DIRECTIONS: Transcribe the records word for word, starting at their first line and stopping after the line that contains "Поздравляем", with both of those lines included.

LISTED RECORDS:
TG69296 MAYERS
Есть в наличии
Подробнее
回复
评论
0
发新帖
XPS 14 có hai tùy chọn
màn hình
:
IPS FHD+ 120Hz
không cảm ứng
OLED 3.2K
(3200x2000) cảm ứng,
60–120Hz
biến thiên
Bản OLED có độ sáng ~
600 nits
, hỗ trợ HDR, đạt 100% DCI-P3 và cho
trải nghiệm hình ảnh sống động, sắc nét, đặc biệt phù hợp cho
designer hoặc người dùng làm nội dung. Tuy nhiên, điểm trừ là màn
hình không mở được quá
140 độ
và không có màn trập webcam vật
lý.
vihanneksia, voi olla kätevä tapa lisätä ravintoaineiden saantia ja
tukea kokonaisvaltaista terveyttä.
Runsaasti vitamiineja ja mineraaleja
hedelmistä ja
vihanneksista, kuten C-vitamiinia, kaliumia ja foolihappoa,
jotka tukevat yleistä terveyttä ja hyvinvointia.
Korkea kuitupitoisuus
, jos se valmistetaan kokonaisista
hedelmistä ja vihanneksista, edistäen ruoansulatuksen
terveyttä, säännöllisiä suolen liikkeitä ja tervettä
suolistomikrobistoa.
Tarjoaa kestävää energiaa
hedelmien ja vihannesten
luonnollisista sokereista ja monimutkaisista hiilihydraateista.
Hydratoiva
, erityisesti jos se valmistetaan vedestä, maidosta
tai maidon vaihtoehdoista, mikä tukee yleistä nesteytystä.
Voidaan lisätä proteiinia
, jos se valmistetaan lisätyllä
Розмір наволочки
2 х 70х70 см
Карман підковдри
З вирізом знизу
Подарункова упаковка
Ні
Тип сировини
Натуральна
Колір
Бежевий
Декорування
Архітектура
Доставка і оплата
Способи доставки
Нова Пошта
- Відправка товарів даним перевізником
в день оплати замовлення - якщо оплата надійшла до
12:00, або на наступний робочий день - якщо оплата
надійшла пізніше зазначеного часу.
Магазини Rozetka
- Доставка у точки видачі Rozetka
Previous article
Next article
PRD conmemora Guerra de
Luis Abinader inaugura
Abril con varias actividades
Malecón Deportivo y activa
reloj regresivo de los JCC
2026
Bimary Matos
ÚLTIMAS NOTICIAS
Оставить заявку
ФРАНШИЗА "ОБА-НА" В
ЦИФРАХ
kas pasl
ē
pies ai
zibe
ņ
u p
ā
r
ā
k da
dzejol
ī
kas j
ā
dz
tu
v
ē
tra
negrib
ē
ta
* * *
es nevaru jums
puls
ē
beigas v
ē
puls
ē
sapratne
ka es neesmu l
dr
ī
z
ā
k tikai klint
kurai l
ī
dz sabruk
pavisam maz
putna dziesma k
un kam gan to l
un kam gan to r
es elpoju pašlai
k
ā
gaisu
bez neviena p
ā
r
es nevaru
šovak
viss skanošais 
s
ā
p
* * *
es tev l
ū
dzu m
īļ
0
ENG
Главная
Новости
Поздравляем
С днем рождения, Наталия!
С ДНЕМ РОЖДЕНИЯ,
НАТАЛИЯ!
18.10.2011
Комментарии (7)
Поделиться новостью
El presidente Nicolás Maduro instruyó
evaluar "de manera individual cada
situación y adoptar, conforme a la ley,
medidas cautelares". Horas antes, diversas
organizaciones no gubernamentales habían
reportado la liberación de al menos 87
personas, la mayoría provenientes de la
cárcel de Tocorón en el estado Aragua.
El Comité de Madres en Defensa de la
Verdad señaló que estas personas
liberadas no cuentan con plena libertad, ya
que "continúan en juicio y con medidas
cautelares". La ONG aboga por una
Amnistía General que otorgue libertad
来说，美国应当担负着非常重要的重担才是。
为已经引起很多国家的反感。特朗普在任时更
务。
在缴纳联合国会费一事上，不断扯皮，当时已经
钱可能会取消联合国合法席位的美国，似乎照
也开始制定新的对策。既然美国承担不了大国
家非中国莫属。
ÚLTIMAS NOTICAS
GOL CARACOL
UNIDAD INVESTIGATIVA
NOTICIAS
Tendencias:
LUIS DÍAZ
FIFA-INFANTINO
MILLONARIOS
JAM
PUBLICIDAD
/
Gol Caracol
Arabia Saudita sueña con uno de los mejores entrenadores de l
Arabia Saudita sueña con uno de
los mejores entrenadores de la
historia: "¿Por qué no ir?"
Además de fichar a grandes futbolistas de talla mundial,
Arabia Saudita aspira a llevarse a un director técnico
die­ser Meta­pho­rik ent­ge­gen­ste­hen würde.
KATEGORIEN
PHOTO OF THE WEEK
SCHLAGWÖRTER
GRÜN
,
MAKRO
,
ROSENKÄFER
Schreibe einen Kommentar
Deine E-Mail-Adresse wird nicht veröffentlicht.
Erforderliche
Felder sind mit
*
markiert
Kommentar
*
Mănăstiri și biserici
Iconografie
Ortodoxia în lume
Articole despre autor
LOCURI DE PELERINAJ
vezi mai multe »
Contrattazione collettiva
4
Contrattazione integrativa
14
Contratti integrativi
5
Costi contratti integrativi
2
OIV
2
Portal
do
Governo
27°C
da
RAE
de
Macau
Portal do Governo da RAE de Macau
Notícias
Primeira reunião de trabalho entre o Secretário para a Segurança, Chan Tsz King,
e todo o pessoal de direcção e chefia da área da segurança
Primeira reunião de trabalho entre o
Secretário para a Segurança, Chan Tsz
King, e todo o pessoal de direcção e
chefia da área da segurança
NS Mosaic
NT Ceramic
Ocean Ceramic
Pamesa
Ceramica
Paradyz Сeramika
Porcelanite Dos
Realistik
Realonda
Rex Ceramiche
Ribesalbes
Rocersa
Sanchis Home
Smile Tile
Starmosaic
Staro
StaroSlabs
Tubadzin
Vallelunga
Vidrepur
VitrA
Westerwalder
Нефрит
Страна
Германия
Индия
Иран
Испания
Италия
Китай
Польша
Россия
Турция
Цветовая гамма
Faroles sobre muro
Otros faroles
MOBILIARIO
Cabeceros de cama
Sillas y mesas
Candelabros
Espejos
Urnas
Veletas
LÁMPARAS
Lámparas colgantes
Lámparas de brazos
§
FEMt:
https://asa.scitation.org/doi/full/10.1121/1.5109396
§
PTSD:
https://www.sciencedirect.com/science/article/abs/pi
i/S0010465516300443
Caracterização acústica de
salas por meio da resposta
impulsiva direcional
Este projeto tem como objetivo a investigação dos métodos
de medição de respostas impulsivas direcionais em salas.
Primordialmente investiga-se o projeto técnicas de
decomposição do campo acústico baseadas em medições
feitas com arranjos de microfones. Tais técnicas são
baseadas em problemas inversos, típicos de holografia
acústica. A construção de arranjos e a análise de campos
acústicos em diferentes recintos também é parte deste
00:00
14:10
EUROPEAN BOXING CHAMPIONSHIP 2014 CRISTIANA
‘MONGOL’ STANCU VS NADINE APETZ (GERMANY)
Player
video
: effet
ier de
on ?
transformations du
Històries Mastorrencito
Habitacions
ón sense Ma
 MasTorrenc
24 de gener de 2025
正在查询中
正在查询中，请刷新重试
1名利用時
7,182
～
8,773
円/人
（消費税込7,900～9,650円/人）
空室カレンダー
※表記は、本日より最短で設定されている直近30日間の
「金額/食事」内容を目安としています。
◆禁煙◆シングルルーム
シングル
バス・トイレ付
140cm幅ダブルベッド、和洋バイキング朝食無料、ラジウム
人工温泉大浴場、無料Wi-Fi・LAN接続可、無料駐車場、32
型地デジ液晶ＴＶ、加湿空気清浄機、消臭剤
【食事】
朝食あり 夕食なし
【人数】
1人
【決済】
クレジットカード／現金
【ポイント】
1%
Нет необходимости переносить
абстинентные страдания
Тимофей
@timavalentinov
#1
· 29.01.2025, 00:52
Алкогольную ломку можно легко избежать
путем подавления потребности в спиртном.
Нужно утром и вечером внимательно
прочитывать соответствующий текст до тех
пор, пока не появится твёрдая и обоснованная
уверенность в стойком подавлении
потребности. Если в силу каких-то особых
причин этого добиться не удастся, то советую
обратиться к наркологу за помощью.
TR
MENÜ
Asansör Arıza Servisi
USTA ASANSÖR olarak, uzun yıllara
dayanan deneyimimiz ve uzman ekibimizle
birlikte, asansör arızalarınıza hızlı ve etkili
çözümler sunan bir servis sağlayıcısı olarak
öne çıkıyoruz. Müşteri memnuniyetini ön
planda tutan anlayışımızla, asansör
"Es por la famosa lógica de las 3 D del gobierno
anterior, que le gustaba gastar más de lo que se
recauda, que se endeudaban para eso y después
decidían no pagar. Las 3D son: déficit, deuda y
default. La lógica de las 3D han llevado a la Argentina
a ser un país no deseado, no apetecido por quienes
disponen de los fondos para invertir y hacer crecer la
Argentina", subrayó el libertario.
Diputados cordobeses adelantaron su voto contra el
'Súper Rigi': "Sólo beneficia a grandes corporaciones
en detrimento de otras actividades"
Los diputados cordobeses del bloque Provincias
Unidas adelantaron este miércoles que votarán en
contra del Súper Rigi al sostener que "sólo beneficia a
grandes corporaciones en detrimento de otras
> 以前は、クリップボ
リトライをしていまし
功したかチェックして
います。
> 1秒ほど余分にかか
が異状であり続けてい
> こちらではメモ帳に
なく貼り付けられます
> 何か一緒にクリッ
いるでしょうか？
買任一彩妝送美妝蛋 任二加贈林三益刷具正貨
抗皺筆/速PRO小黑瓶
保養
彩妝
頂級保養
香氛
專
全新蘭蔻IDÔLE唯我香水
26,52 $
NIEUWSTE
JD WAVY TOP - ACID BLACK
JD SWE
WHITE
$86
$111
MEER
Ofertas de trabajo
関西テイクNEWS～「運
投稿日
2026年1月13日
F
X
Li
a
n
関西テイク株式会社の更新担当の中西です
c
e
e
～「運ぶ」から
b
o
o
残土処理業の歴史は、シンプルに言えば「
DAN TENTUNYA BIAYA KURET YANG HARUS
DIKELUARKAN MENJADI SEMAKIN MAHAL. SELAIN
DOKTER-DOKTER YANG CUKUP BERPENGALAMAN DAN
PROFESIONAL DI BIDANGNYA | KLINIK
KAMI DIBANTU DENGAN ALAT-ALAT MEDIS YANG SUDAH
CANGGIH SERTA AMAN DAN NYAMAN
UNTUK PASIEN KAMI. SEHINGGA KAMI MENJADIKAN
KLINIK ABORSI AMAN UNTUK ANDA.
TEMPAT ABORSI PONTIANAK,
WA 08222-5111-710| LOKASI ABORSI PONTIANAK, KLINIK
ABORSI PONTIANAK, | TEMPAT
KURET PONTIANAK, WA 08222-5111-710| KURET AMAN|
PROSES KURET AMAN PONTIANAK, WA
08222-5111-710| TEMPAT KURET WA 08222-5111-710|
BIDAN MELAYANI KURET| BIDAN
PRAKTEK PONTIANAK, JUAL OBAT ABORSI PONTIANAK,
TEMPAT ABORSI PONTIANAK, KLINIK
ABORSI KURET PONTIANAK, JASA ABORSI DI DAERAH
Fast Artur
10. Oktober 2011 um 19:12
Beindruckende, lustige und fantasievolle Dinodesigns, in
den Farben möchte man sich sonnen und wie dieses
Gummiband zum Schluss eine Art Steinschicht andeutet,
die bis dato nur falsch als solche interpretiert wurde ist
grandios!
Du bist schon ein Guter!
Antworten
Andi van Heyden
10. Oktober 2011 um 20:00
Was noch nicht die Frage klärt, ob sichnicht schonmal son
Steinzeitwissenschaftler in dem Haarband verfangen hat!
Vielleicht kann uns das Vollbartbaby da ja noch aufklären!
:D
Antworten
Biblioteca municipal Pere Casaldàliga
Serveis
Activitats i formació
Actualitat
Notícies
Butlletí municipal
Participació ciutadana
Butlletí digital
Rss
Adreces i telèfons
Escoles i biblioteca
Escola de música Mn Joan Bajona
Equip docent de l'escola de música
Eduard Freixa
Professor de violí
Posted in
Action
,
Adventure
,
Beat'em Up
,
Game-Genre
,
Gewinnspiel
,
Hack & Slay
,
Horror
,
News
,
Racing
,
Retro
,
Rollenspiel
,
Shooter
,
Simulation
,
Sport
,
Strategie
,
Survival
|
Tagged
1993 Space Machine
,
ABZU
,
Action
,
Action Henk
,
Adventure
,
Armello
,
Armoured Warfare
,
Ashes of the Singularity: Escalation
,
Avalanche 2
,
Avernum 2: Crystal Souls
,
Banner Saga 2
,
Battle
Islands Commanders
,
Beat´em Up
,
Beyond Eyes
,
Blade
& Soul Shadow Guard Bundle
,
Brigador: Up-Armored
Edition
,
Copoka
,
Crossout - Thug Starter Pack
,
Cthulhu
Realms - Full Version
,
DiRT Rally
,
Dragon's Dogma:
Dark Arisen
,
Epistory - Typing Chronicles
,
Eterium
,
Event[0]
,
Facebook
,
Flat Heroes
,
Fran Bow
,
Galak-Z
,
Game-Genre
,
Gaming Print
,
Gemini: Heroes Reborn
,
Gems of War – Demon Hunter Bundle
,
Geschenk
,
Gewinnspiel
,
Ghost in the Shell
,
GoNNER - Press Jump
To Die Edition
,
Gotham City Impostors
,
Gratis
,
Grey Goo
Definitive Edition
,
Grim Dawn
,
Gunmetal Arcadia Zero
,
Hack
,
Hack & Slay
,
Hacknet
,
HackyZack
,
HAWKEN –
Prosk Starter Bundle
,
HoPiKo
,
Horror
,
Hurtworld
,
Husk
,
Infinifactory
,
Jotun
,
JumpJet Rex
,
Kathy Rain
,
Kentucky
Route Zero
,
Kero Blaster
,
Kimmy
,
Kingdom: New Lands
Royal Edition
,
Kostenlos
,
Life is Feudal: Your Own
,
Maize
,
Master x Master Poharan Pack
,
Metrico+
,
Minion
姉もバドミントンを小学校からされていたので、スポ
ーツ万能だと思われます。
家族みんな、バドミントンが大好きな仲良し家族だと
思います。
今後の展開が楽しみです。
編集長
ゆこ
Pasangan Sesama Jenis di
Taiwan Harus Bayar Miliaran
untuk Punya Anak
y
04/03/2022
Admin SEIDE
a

PROBLEM SOLUTION:
TG69296 MAYERS
Есть в наличии
Подробнее
回复
评论
0
发新帖
XPS 14 có hai tùy chọn
màn hình
:
IPS FHD+ 120Hz
không cảm ứng
OLED 3.2K
(3200x2000) cảm ứng,
60–120Hz
biến thiên
Bản OLED có độ sáng ~
600 nits
, hỗ trợ HDR, đạt 100% DCI-P3 và cho
trải nghiệm hình ảnh sống động, sắc nét, đặc biệt phù hợp cho
designer hoặc người dùng làm nội dung. Tuy nhiên, điểm trừ là màn
hình không mở được quá
140 độ
và không có màn trập webcam vật
lý.
vihanneksia, voi olla kätevä tapa lisätä ravintoaineiden saantia ja
tukea kokonaisvaltaista terveyttä.
Runsaasti vitamiineja ja mineraaleja
hedelmistä ja
vihanneksista, kuten C-vitamiinia, kaliumia ja foolihappoa,
jotka tukevat yleistä terveyttä ja hyvinvointia.
Korkea kuitupitoisuus
, jos se valmistetaan kokonaisista
hedelmistä ja vihanneksista, edistäen ruoansulatuksen
terveyttä, säännöllisiä suolen liikkeitä ja tervettä
suolistomikrobistoa.
Tarjoaa kestävää energiaa
hedelmien ja vihannesten
luonnollisista sokereista ja monimutkaisista hiilihydraateista.
Hydratoiva
, erityisesti jos se valmistetaan vedestä, maidosta
tai maidon vaihtoehdoista, mikä tukee yleistä nesteytystä.
Voidaan lisätä proteiinia
, jos se valmistetaan lisätyllä
Розмір наволочки
2 х 70х70 см
Карман підковдри
З вирізом знизу
Подарункова упаковка
Ні
Тип сировини
Натуральна
Колір
Бежевий
Декорування
Архітектура
Доставка і оплата
Способи доставки
Нова Пошта
- Відправка товарів даним перевізником
в день оплати замовлення - якщо оплата надійшла до
12:00, або на наступний робочий день - якщо оплата
надійшла пізніше зазначеного часу.
Магазини Rozetka
- Доставка у точки видачі Rozetka
Previous article
Next article
PRD conmemora Guerra de
Luis Abinader inaugura
Abril con varias actividades
Malecón Deportivo y activa
reloj regresivo de los JCC
2026
Bimary Matos
ÚLTIMAS NOTICIAS
Оставить заявку
ФРАНШИЗА "ОБА-НА" В
ЦИФРАХ
kas pasl
ē
pies ai
zibe
ņ
u p
ā
r
ā
k da
dzejol
ī
kas j
ā
dz
tu
v
ē
tra
negrib
ē
ta
* * *
es nevaru jums
puls
ē
beigas v
ē
puls
ē
sapratne
ka es neesmu l
dr
ī
z
ā
k tikai klint
kurai l
ī
dz sabruk
pavisam maz
putna dziesma k
un kam gan to l
un kam gan to r
es elpoju pašlai
k
ā
gaisu
bez neviena p
ā
r
es nevaru
šovak
viss skanošais 
s
ā
p
* * *
es tev l
ū
dzu m
īļ
0
ENG
Главная
Новости
Поздравляем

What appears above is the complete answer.